As well as being on trend – and with a much better ring to it than “synthetic leather” – the “vegan” label does convey an important extra distinction, Ms Perry points out.

“If you are labelling it as vegan, the whole product needs to be vegan,” she says. That means checking things like the glue that holds the shoe together for example and the chemicals used for finishing them.

At the top end, designers like Stella McCartney – described by Ms Perry as the original pioneer in this area – have shunned leather and fur for some time. Her fashion house is now exploring a leather substitute made from fungi, and looking at replacing silk with yeast proteins.

But it is at the more accessible end of the market where the trend is really taking off, with some big brands already converting demand for vegan fashion into sales.

Dr Martens – purveyors of high-top leather boots – has experienced a 300% rise in sales of the vegan version of its stompers over the past year.

Launched right back in 2011, the vegan DMs are made from a combination of polyester fabric and polyurethane. After last year’s rapid growth, vegan boots represented 4% of all pairs sold.

The Vegan Society says they’ve seen a boom in products registered with the vegan trademark: in 2018 there were 119. So far this year it says 1,956 have been registered.

“New products are being added daily, and many new brands are currently in the process of submitting products for review – including some very well-known High Street brands,” says the Vegan society’s Dominika Piasecka.
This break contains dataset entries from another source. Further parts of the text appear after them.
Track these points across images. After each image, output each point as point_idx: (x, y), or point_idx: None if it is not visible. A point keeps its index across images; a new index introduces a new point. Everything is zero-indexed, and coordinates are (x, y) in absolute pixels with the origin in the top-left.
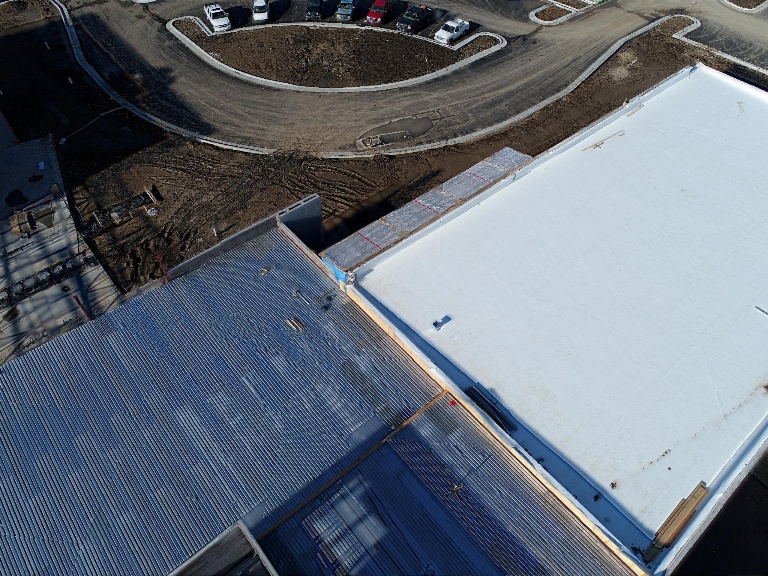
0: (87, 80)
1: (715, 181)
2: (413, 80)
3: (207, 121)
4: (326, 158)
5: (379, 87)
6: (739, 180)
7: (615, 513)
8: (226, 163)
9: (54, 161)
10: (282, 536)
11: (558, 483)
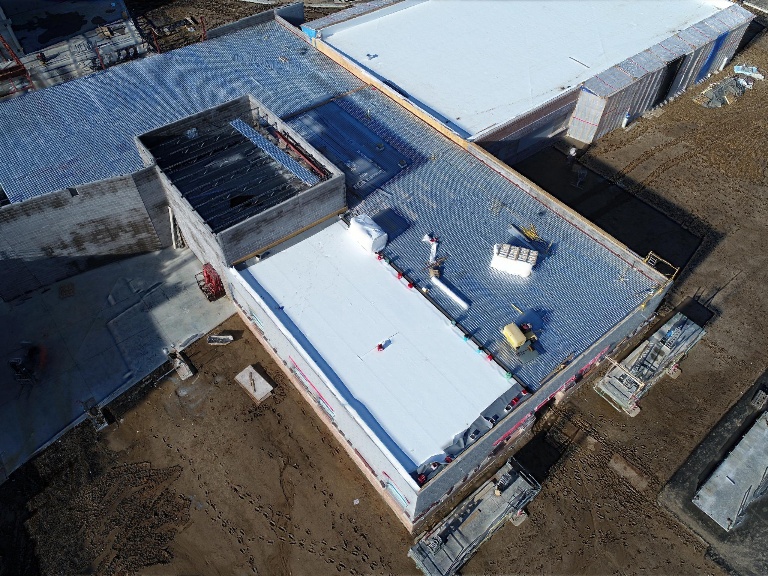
0: None
1: (567, 3)
2: None
3: None
4: (312, 7)
5: None
6: (584, 3)
7: (456, 127)
8: (241, 7)
9: (122, 3)
10: (271, 128)
11: (425, 111)
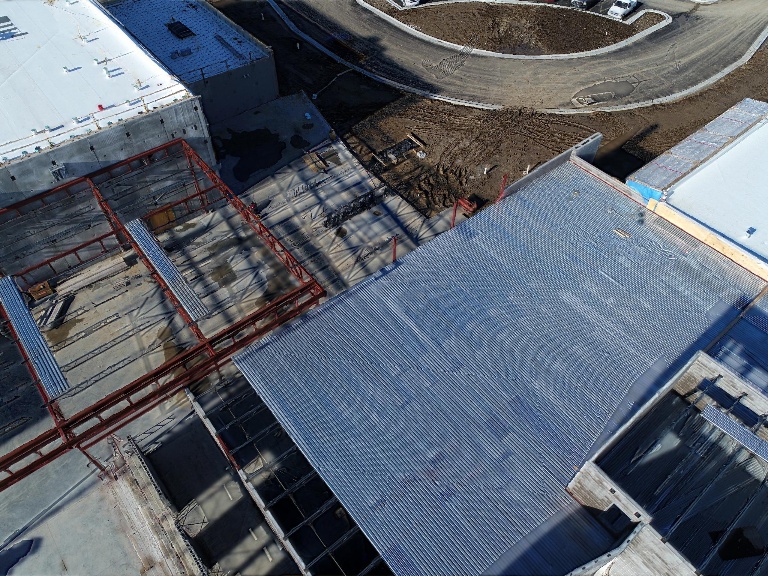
0: (308, 47)
1: None
2: (601, 50)
3: (432, 82)
4: (551, 113)
5: (573, 55)
6: None
7: None
8: (466, 116)
9: (317, 112)
10: None
11: None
These new products aren’t for the most part, though, coming at an extra to cost to consumers.

Vegan Doc Martens cost the same as the leather originals. New Look, one of the first High Street chains to use the vegan trademark prices ballet “flats” at £7.99 and a vegan laptop handbag at £29.99, comparable with its other products.
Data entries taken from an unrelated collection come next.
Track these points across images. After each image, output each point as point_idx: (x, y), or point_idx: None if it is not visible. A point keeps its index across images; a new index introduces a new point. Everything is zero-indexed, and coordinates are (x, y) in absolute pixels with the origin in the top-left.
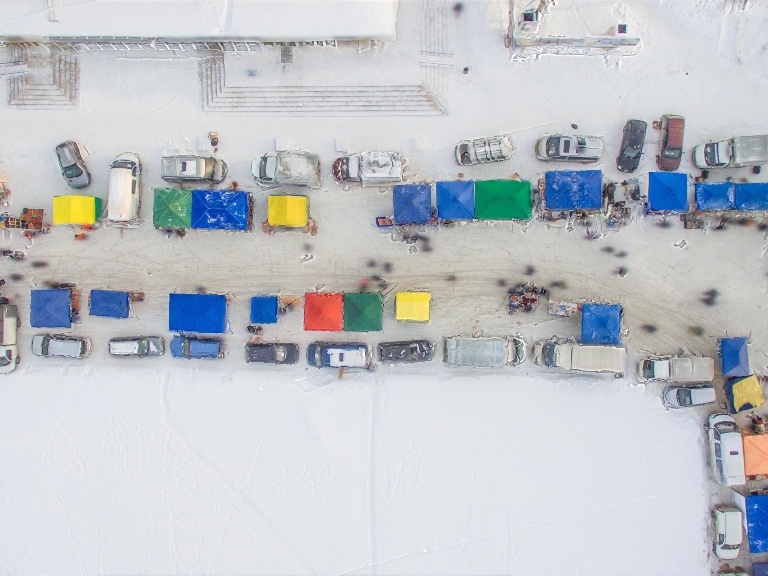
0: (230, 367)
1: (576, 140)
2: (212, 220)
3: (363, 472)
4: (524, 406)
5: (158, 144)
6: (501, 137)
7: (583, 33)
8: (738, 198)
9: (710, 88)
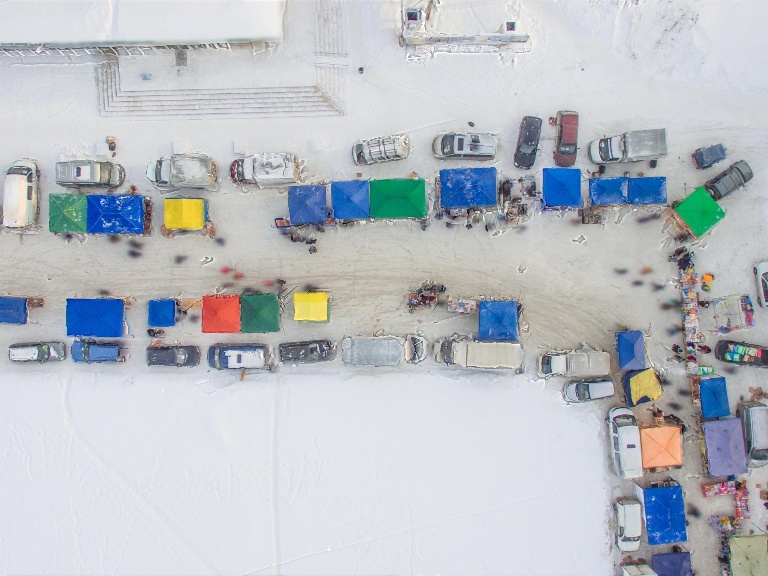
0: (132, 371)
1: (470, 138)
2: (107, 225)
3: (266, 472)
4: (427, 403)
5: (56, 150)
6: (397, 136)
7: (478, 31)
8: (631, 192)
9: (606, 83)
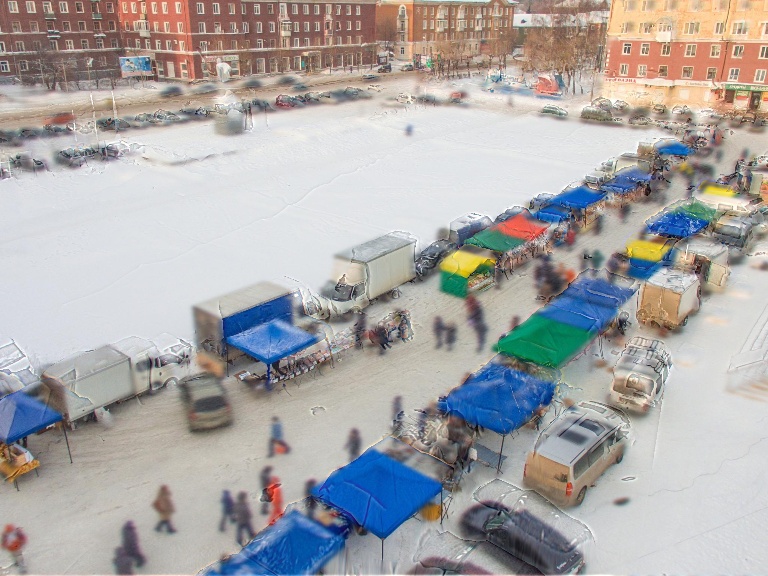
0: None
1: (599, 420)
2: None
3: None
4: None
5: None
6: None
7: None
8: (251, 561)
9: None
This marks a change, points out retail analyst Kate Hardcastle. In the past ethical products, whether that was fair trade or organic came at a premium.

On the other hand, once upon a time that “leather-look” handbag would have cost half the price of the real thing. So should these products cost less?
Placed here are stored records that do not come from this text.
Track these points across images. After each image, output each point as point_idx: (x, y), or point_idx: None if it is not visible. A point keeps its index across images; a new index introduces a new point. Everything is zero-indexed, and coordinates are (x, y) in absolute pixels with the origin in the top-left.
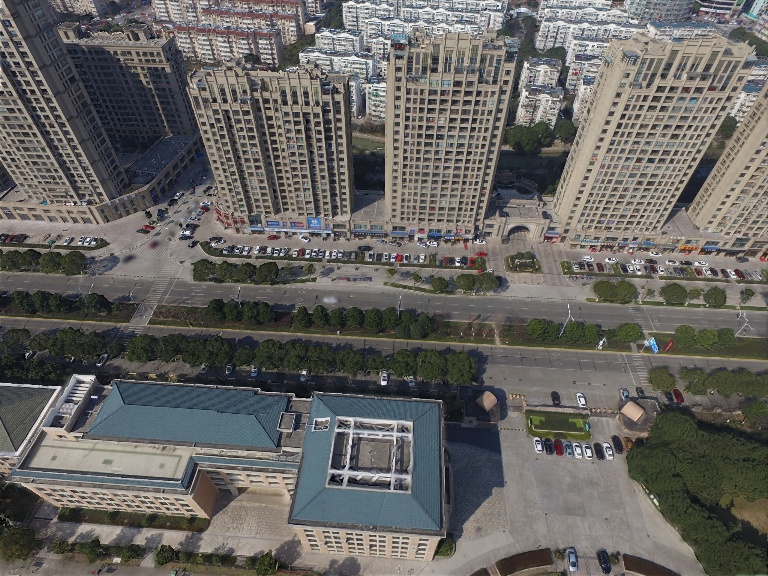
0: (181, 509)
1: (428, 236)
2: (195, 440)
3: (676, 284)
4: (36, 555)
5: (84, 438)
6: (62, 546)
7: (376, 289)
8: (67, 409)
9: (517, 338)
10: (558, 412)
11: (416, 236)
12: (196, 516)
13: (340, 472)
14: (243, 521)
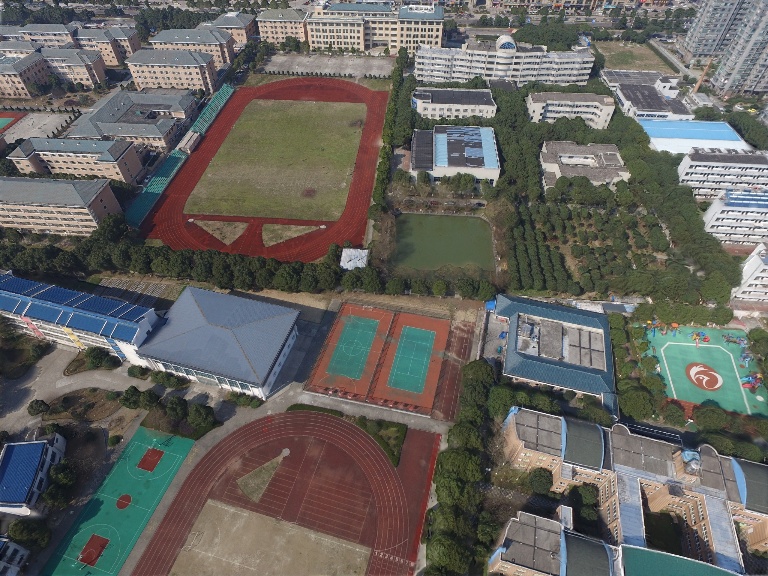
0: (356, 42)
1: (439, 2)
2: (364, 10)
3: (544, 7)
4: (308, 55)
5: (328, 11)
6: (319, 49)
7: None
8: (321, 4)
9: (476, 25)
10: (488, 35)
11: (433, 3)
12: (359, 50)
13: (412, 11)
14: (375, 52)
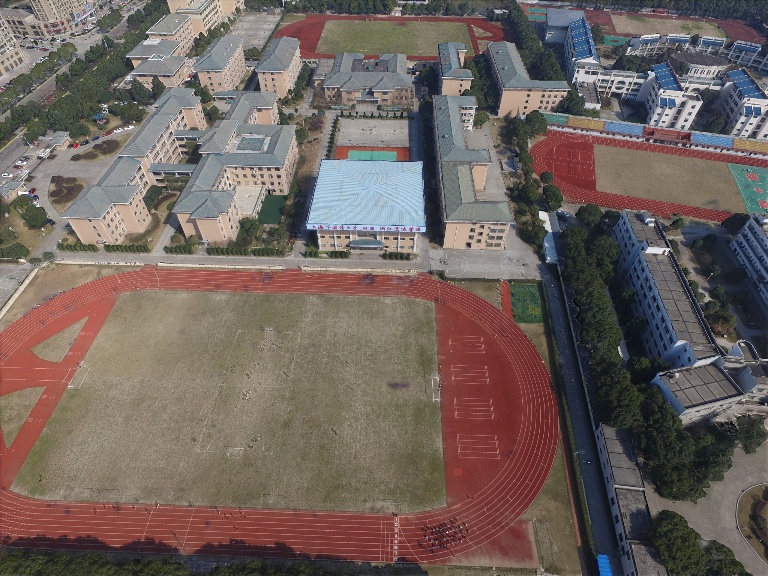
0: None
1: None
2: None
3: None
4: None
5: None
6: None
7: (139, 8)
8: None
9: None
10: None
11: None
12: None
13: None
14: None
Charging similar prices to general ranges is justifiable, argues Ms Hardcastle, since the cost of materials is a small part of the overall cost and the cost of production isn’t likely to be significantly lower for vegan products.

She does strike a note of caution though, over just how ethical these new ranges are overall.

The debate over durability, production techniques, crop-growing impacts, pollution, biodegradability and recyclability is a complicated one, not to mention the ethics around the working conditions for people making the products, whatever the component materials.

Environmental campaigners are adamant that the best approach to is to buy less, never mind what the item is made of.

Some companies are “dressing up” items using the vegan tag, warns Ms Hardcastle, to make products appear “far more environmentally [and] ethically friendly than the product actually is”.

Consumers should not be “lulled into a false sense of security” that just because something isn’t an animal hide it is suddenly therefore environmentally friendly, she warns. “That isn’t the case.”